I think the first presentation of the argument that IDA/Debate aren’t indefinitely scalable was in Inaccessible Information, fwiw.
I agree that if RLHF scaled all the way to von neumann then we’d probably be fine. I agree that the point at which RLHF breaks down is enormously important to overall alignment difficulty.
I think if you had described to me in 2019 how GPT4 was trained, I would have correctly predicted its current qualitative behavior. I would not have said that it would do 1, 2, or 3 to a greater extent than it currently does.
I’m in neither category (1) or (2); it’s a false dichotomy.
The categories were conditioned on whether you’re “not updating at all on observations about when RLHF breaks down”. Assuming you are updating, then I think you’re not really the the type of person who I’m responding to in my original comment.
But if you’re not updating, or aren’t updating significantly, then perhaps you can predict now when you expect RLHF to “break down”? Is there some specific prediction that you would feel comfortable making at this time, such that we could look back on this conversation in 2-10 years and say “huh, he really knew broadly what would happen in the future, specifically re: when alignment would start getting hard”?
(The caveat here is that I’d be kind of disappointed by an answer like “RLHF will break down at superintelligence” since, well, yeah, duh. And that would not be very specific.)
I’m not updating significantly because things have gone basically exactly as I expected.

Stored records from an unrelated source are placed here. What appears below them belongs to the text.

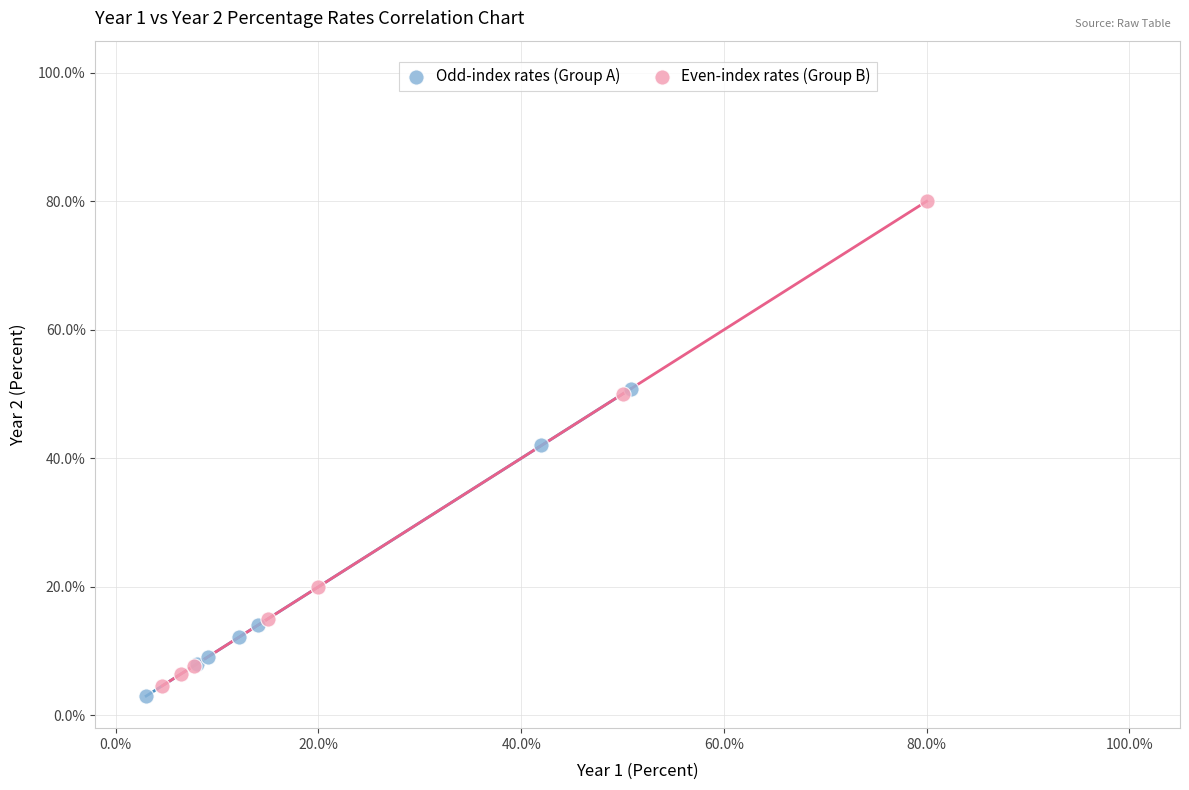

Which series reaches the maximum Y coordinate?

Even-index rates (Group B)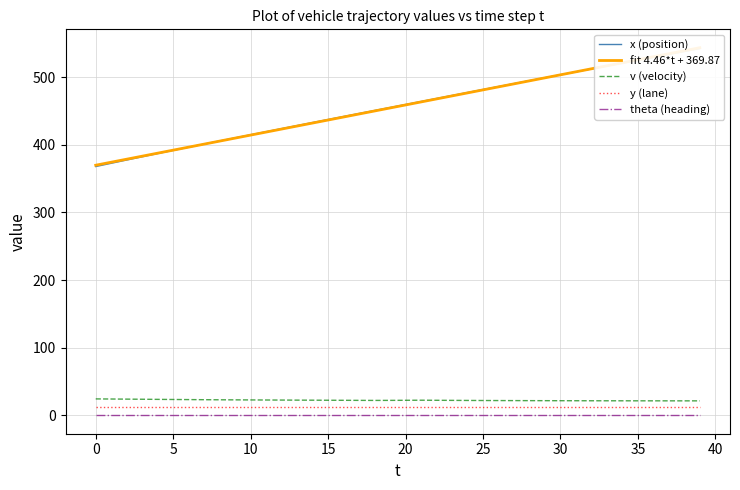

Rank the series by their maximum value, from highest to lowest.

fit 4.46*t + 369.87, x (position), v (velocity), y (lane), theta (heading)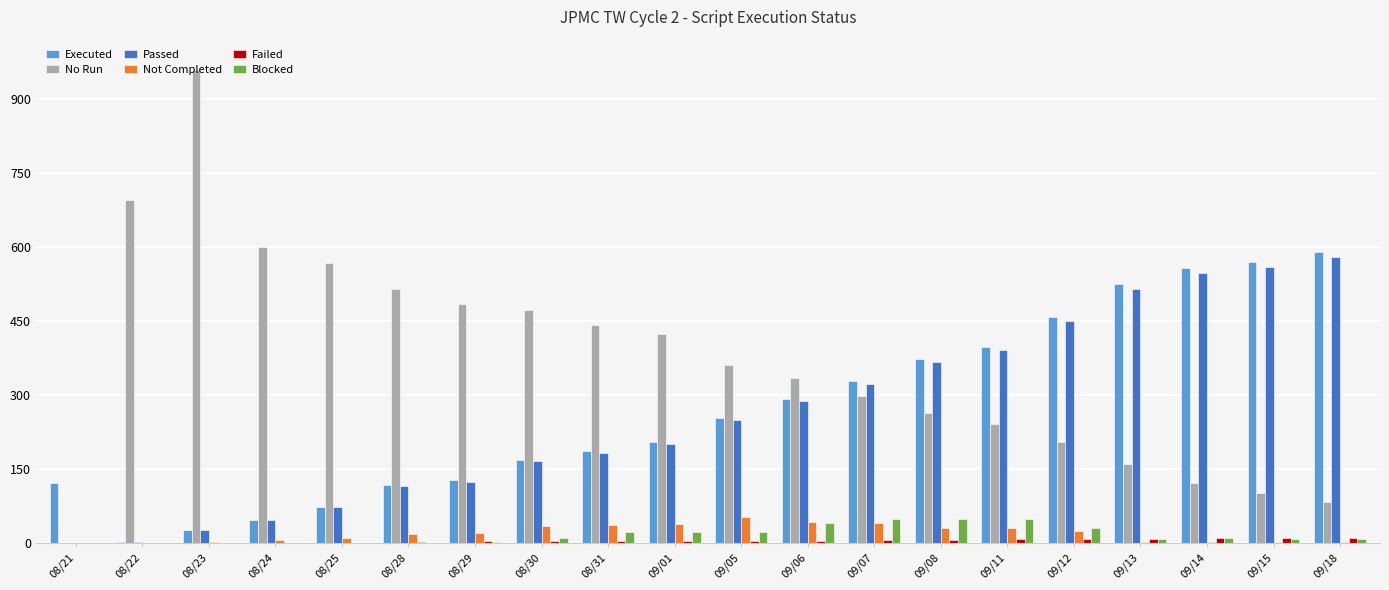

Is the value of Executed at 09/15 greater than the value of No Run at 08/23?

No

As for when RLHF will break down, two points:
(1) I’m not sure, but I expect it to happen for highly situationally aware, highly agentic opaque systems. Our current systems like GPT4 are opaque but not very agentic and their level of situational awareness is probably medium. (Also: This is not a special me-take. This is basically the standard take, no? I feel like this is what Risks from Learned Optimization predicts too.)
(2) When it breaks down I do not expect it to look like the failures you described—e.g. it stupidly carries out your requests to the letter and ignores their spirit, and thus makes a fool of itself and is generally thought to be a bad chatbot. Why would it fail in that way? That would be stupid. It’s not stupid.
(Related question: I’m pretty sure on r/chatgpt you can find examples of all three failures. They just don’t happen often enough, and visibly enough, to be a serious problem. Is this also your understanding? When you say these kinds of failures don’t happen, you mean they don’t happen frequently enough to make ChatGPT a bad chatbot?)
Re: Missing the point: How?
Re: Elaborating: Sure, happy to, but not sure where to begin. All of this has been explained before e.g. in Ajeya’s Training Game report for example. Also Joe Carlsmith’s thing. Also the original mesaoptimizers paper, though I guess it didn’t talk about situational awareness idk. Would you like me to say more about what situational awareness is, or what agency is, or why I think both of those together are big risk factors for RLHF breaking down?
From a technical perspective I’m not certain if Direct Preference Optimization is theoretically that much different from RLHF beyond being much quicker and lower friction at what it does, but so far it seems like it has some notable performance gains over RLHF in ways that might indicate a qualitative difference in effectiveness. Running a local model with a bit of light DPO training feels more intent-aligned compared to its non-DPO brethren in a pretty meaningful way. So I’d probably be considering also how DPO scales, at this point. If there is a big theoretical difference, it’s likely in not training a separate model, and removing whatever friction or loss of potential performance that causes.
I’ve been struggling with whether to upvote or downvote this comment btw. I think the point about how it’s really important when RLHF breaks down and more attention needs to be paid to this is great. But the other point about how RLHF hasn’t broke yet and this is evidence against the standard misalignment stories is very wrong IMO. For now I’ll neither upvote nor downvote.